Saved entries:
╔══

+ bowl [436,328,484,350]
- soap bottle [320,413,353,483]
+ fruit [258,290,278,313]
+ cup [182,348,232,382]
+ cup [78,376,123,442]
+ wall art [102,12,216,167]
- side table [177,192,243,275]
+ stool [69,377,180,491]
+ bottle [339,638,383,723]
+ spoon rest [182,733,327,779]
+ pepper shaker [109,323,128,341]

╚══

The line with "- soap bottle [320,413,353,483]" and all the lines after it in the records above are to be output exactly, with nothing added.

- soap bottle [320,413,353,483]
+ fruit [258,290,278,313]
+ cup [182,348,232,382]
+ cup [78,376,123,442]
+ wall art [102,12,216,167]
- side table [177,192,243,275]
+ stool [69,377,180,491]
+ bottle [339,638,383,723]
+ spoon rest [182,733,327,779]
+ pepper shaker [109,323,128,341]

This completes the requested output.